Problem requirements
Pull out each line of the data that includes the word "pixel".

Supplied material
══════════

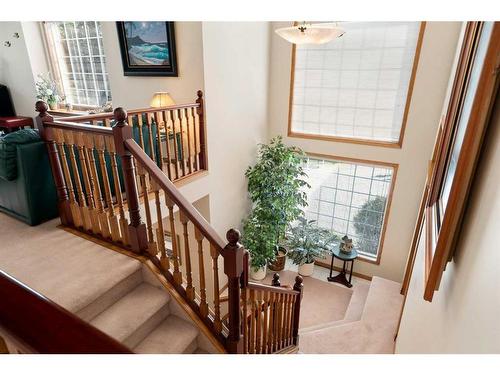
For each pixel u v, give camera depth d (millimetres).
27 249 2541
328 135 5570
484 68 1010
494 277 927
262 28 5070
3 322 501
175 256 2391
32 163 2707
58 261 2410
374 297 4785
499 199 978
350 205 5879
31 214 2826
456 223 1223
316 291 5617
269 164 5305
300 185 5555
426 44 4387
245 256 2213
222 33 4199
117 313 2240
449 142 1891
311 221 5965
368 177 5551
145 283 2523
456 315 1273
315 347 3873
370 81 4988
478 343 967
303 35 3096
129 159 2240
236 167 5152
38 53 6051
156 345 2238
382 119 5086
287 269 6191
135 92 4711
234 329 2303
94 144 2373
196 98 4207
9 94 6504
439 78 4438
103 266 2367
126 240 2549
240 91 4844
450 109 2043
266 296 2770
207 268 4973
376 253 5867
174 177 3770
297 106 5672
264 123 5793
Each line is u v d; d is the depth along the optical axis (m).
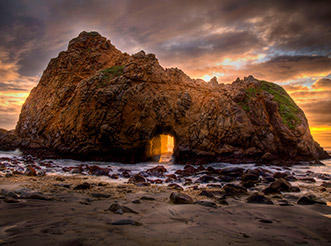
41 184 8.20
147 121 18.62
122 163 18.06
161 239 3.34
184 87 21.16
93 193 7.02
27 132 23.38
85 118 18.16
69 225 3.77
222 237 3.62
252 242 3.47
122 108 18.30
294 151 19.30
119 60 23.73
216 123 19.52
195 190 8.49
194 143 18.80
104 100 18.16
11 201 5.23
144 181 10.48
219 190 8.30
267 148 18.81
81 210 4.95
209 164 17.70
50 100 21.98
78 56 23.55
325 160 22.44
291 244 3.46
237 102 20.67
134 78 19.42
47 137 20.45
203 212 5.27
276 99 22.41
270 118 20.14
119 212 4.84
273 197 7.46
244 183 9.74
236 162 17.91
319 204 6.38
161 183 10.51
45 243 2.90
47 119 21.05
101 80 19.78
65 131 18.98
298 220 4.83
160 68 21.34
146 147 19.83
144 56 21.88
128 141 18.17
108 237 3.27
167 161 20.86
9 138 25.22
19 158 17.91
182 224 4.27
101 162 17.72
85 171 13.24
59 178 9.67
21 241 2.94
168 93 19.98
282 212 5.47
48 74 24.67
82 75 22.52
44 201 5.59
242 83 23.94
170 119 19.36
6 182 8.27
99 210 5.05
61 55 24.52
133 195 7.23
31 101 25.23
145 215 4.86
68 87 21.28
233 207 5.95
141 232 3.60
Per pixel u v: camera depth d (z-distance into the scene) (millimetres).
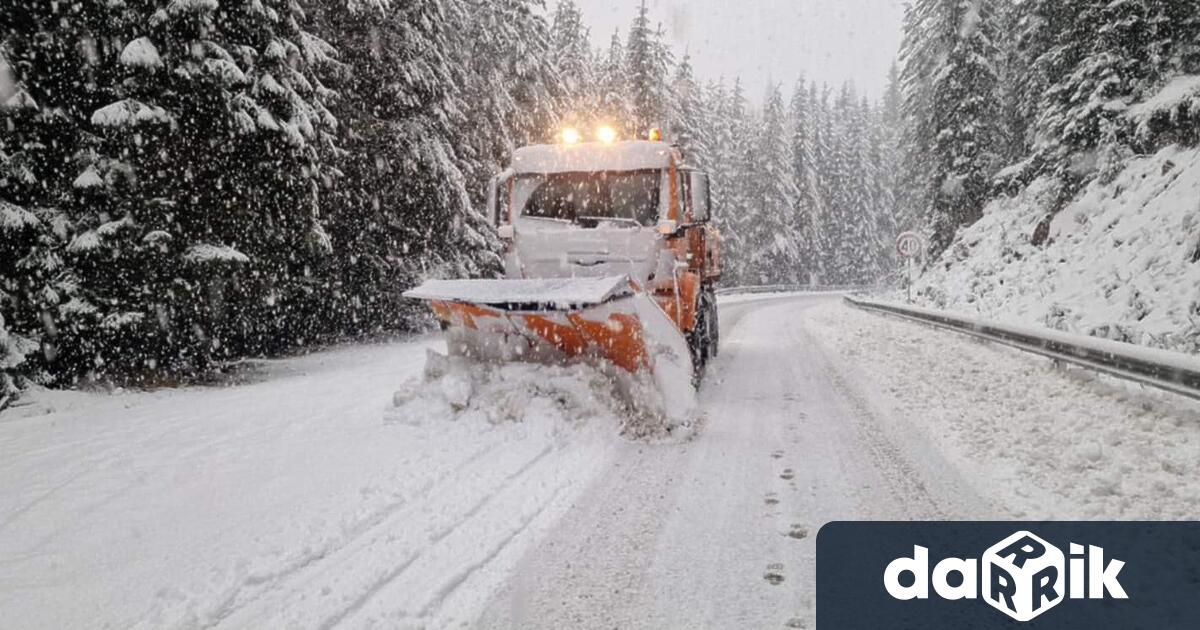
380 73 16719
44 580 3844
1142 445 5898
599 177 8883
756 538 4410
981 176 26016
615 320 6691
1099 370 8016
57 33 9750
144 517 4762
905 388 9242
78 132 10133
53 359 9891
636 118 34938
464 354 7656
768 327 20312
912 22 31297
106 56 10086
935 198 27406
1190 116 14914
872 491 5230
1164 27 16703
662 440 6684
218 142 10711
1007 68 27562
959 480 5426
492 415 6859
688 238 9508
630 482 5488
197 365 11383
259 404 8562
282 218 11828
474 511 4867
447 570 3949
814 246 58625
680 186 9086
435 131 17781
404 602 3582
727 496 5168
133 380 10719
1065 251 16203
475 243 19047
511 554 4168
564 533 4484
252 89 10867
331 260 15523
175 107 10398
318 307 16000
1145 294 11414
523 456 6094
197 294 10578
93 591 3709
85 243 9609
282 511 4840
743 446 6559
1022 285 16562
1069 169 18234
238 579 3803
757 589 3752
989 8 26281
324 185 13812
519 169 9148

══════════

Task response
For each pixel u v, give camera depth d (millimetres).
Per pixel u v: camera depth d (z-distance into the scene) (millimetres).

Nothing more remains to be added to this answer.